# Spacemen



## foztex (Nov 6, 2005)

Well Ive been meaning to get round to sorting these out for ages. My second ever watches. Got a G10 in London but then walked into a second hand shop and found these.

I couldnt decide which one I liked best and decided to get all of 'em. the straps were a bit tatty and needed gluing, but apart from that they are squeaky.

so now I've sorted the straps and am well happy with me triplets!


















I actually bought one first then got the other 2 a couple of days later once I had truly fallen in love and decided I needed spares should my beloved ever falter.

So the one on the right is my fave, the middle is Zeno signed but I am not keen on the dots. the left one has a painted matt black dial as opposed to the leather texture of the other 2 but it does have a dangly thing.

I think they are all fab now
















by the way my fave is satin chromed whereas the other 2 are shiny, I think that was one of the main points that lead me to that one as the first choice.

Andy


----------



## JonW (Mar 23, 2005)

Nice Pic! I love these...









Are those leathers the original then? they have a huge taper - these days they would be straight all the way to the clasp I guess.
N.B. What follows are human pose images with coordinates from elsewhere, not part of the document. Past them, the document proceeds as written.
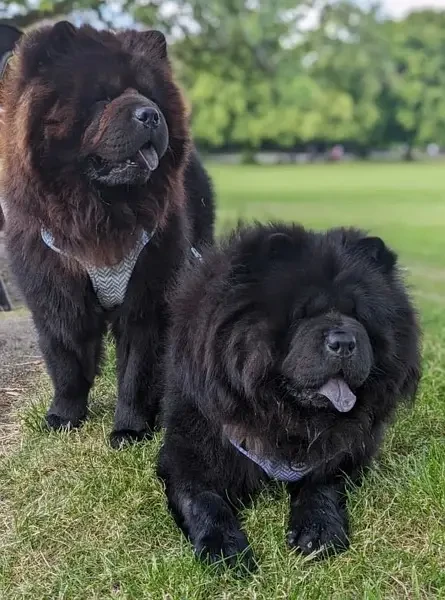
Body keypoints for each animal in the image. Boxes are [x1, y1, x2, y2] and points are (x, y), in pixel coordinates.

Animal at [0, 22, 213, 446]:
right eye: (103, 98)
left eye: (149, 95)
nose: (151, 115)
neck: (101, 215)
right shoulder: (55, 291)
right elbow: (66, 361)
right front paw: (64, 417)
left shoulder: (148, 296)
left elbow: (136, 372)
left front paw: (129, 430)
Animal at [159, 224, 420, 568]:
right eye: (302, 315)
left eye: (358, 316)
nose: (343, 341)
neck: (284, 419)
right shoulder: (189, 450)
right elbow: (202, 498)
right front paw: (224, 548)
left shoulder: (345, 451)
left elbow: (323, 483)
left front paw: (318, 530)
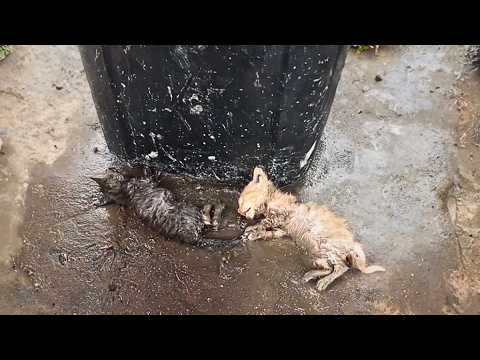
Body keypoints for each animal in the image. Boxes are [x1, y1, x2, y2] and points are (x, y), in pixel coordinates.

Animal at [91, 168, 244, 248]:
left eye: (110, 173)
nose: (112, 169)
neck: (124, 192)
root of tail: (193, 238)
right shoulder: (145, 182)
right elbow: (150, 176)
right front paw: (152, 169)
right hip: (190, 210)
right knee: (208, 217)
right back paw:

Did these come on a bracelet as well back in the day?


----------



## foztex (Nov 6, 2005)

JonW said:


> Nice Pic! I love these...
> 
> 
> 
> ...


 Cheers Jon,

yes the straps are original, it's a hoot though they are dead cheap looking (holes off centre, tin buckle) but very comfy.
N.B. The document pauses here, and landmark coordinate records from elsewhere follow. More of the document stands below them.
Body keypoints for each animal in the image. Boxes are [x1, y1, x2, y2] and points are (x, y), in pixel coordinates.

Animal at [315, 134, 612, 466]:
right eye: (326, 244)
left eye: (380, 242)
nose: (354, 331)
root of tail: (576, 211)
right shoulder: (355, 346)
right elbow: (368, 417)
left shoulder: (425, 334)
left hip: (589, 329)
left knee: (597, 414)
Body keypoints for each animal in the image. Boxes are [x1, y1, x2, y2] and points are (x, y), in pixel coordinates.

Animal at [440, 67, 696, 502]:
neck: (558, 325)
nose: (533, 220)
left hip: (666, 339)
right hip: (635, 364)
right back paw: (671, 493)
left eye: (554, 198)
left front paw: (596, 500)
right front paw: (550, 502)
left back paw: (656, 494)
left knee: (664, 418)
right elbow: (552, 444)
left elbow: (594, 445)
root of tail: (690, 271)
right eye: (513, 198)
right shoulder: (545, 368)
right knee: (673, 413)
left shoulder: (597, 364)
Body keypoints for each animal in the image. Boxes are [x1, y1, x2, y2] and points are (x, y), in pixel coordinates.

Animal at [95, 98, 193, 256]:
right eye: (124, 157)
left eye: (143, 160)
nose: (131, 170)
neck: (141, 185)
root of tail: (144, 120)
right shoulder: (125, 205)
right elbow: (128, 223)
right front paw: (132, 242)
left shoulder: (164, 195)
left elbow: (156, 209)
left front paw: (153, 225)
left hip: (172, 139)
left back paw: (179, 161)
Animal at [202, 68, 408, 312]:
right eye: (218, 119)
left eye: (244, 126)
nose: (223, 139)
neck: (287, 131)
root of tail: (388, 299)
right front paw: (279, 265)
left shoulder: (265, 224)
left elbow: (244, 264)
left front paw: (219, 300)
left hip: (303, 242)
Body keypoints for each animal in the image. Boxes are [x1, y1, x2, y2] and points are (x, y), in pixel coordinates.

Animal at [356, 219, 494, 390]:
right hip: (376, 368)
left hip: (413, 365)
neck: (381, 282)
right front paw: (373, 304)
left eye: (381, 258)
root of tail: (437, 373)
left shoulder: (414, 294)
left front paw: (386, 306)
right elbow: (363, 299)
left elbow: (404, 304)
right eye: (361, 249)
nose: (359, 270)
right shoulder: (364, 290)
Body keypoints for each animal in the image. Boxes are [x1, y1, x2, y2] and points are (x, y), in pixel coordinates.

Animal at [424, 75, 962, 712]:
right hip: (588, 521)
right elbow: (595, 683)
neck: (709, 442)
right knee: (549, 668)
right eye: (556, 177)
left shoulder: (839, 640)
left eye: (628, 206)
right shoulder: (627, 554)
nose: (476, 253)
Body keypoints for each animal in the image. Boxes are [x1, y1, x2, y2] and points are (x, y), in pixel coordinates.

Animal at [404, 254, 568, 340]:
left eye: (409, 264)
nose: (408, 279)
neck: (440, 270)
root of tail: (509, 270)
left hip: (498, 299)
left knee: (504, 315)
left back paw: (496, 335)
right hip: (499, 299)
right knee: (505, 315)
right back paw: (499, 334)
They come on bracelets as well. I have been trying to get one but they come up really rarely and go for the price of decent beater. I picked up a Tokyo bay Spaceman homage the other day specifically to pinch the bracelet off it. I need to grind the ends though and its not the same nice continuous taper of the genuine article, just a short taper to a straight bracelet.

Andy


----------



## jasonm (Nov 22, 2003)

Wow, you lucky bugger









Very 70s, Funky Foz....


----------



## PhilM (Nov 5, 2004)

Now surley that's being greedy having 3, then again if I had the chance to own them, I'm sure I would have gone for it as well









Great picture by the way


----------